February 27, 2017. I’m stepping back into 2007 for this image and poem, which feel appropriate given prevalent prickly agitation. This image was taken on Alamo Mountain, near El Paso, on a hike to view ancient rock art images left by a culture challenged daily with adversity. Perhaps we, too, will learn to live with constant conflict. But maybe we can bridge polarized opinions – it’s a challenge worth considering.

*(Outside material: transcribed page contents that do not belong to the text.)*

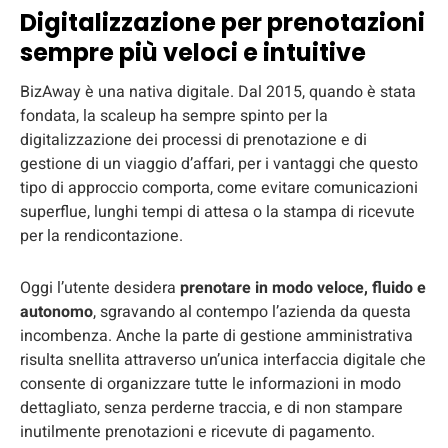
Digitalizzazione per prenotazioni
sempre più veloci e intuitive
BizAway è una nativa digitale. Dal 2015, quando è stata
fondata, la scaleup ha sempre spinto per la
digitalizzazione dei processi di prenotazione e di
gestione di un viaggio d’affari, per i vantaggi che questo
tipo di approccio comporta, come evitare comunicazioni
superflue, lunghi tempi di attesa o la stampa di ricevute
per la rendicontazione.
Oggi l’utente desidera
prenotare in modo veloce, fluido e
autonomo
, sgravando al contempo l’azienda da questa
incombenza. Anche la parte di gestione amministrativa
risulta snellita attraverso un’unica interfaccia digitale che
consente di organizzare tutte le informazioni in modo
dettagliato, senza perderne traccia, e di non stampare
inutilmente prenotazioni e ricevute di pagamento.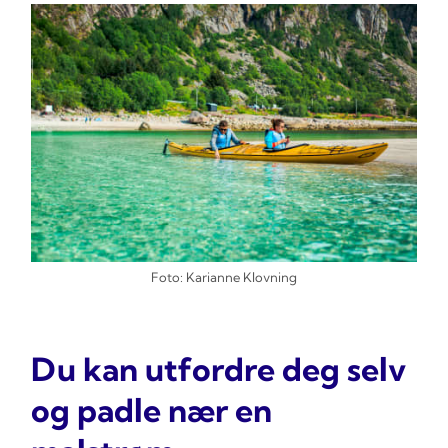
Foto: Karianne Klovning
Du kan utfordre deg selv
og padle nær en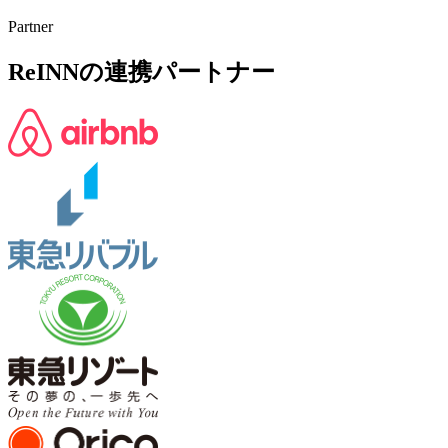
Partner
ReINNの連携パートナー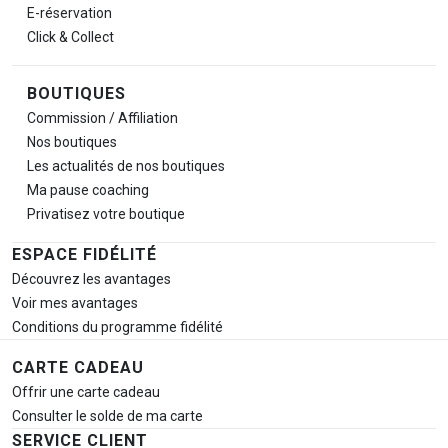
E-réservation
Click & Collect
BOUTIQUES
Commission / Affiliation
Nos boutiques
Les actualités de nos boutiques
Ma pause
coaching
Privatisez votre boutique
ESPACE FIDÉLITÉ
Découvrez les avantages
Voir mes avantages
Conditions du programme fidélité
CARTE CADEAU
Offrir une carte cadeau
Consulter le solde de ma carte
SERVICE CLIENT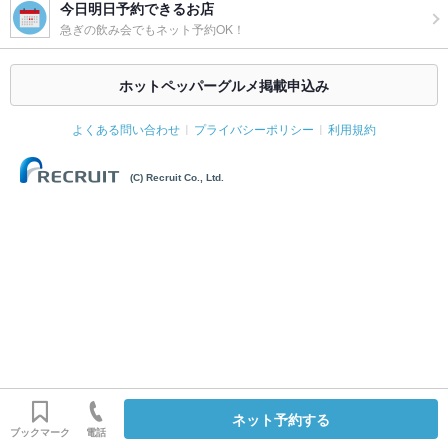
今日明日予約できるお店
急ぎの飲み会でもネット予約OK！
ホットペッパーグルメ掲載申込み
よくある問い合わせ
プライバシーポリシー
利用規約
(C) Recruit Co., Ltd.
ネット予約する
ブックマーク
電話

October 30, 2016. Over the past week, through all sorts of stress and disruption, I have been watching a morning glory vine protruding from a water bottle – sitting on my front porch to catch sunlight, I see it going in and out. That vine has kept me sane!
I guess the plant had to adapt, learn how to bloom in a bottle, as the first 3 buds to mature did not quite make it before dropping off. Then the fourth (pictured) and a fifth succeeded with flourish. Hoorah!